Türkiye’de kur değişimlerinin tarihi

Türkiye’de kur değişimlerinin tarihi

Amerikan dolarının, avronun veya İngiliz sterlinin değeri ortalama bir Türkiye vatandaşı için ekonomiyle ilgili gündelik olarak en çok takip edilen göstergelerden biri. Bu değerlerde kısa süreli dalgalanmalar, birçok kişi için ekonominin yolunda gidip gitmediğinin bir işareti niteliğinde değerlendiriliyor.

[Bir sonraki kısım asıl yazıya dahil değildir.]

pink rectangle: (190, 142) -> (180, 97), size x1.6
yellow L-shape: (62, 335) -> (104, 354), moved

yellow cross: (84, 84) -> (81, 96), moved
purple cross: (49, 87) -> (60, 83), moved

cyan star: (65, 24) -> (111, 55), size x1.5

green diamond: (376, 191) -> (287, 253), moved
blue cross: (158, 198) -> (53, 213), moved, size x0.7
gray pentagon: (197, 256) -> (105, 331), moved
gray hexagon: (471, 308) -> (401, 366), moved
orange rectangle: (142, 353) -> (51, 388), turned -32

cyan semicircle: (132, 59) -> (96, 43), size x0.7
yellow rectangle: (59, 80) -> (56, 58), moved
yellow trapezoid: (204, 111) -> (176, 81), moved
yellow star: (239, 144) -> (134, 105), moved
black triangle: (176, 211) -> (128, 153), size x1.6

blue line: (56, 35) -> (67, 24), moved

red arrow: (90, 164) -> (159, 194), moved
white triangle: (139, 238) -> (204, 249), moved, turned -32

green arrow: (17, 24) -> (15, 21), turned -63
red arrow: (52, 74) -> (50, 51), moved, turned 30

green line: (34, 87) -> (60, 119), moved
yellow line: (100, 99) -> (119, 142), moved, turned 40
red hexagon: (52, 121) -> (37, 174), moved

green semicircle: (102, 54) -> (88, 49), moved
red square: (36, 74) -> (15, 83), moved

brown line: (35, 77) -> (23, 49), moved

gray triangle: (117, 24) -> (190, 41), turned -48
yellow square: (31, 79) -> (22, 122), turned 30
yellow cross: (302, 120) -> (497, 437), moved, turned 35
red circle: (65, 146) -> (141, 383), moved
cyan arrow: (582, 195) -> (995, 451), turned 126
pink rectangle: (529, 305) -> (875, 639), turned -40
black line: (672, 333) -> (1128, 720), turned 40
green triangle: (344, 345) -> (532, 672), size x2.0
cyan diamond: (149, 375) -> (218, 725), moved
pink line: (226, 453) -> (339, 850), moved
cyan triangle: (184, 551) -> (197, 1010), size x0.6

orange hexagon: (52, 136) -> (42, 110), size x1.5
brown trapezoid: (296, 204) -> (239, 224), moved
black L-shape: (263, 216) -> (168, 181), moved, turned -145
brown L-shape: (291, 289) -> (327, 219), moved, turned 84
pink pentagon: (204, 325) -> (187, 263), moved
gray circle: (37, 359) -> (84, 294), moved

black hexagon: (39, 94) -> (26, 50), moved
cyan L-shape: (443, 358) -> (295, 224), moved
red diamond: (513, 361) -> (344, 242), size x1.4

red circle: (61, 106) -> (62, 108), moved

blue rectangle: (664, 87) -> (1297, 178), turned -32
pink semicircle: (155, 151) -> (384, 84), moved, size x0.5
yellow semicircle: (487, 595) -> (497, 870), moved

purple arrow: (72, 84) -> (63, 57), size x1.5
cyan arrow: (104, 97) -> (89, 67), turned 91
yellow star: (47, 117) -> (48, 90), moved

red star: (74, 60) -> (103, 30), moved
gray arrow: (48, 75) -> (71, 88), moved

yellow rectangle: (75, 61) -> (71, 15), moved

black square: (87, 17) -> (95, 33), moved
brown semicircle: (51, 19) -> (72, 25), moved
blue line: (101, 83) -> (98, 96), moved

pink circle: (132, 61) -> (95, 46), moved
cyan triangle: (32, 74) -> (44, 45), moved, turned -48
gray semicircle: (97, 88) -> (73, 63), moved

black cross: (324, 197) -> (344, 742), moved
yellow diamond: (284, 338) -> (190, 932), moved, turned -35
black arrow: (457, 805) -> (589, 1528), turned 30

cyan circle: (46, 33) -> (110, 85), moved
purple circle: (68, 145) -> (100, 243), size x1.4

Özellikle küreselleşmenin hız kazandığı bu çağda kur değişimlerinin anlık takibi ticaretle uğraşanların olmazsa olmaz faaliyeti haline gelmiş durumda. Son zamanlarda hızla yaşanan kur artışları, Cumhuriyet tarihi boyunca Türk lirasının değer serüveni ve Türkiye’nin şimdiye kadar uyguladığı kur politikalarını tekrar tekrar gündeme getiriyor.

Türkiye, 1980’li yıllara kadar sabit kur rejimi uygulamıştı. Sabit kur rejiminde yerli paranın değeri Merkez Bankası tarafından belirli bir kur üzerinden yabancı paralara karşı eşitlenir. Bir başka deyişle, her gün arz ve talep üzerinden dalgalandığını gördüğümüz kur değerleri bu sistemde sabittir. Fakat dünya ekonomisindeki değişimler ve ülkelerin dış ticaretindeki dalgalanmalar Merkez Bankası tarafından belirlenen kur değerini sürdürülemez hale getirebilir. Bu durumda devlet tarafından resmi döviz fiyatları yükseltilebilir (devalüasyon) ya da resmi döviz fiyatları düşürülebilir. (revalüasyon).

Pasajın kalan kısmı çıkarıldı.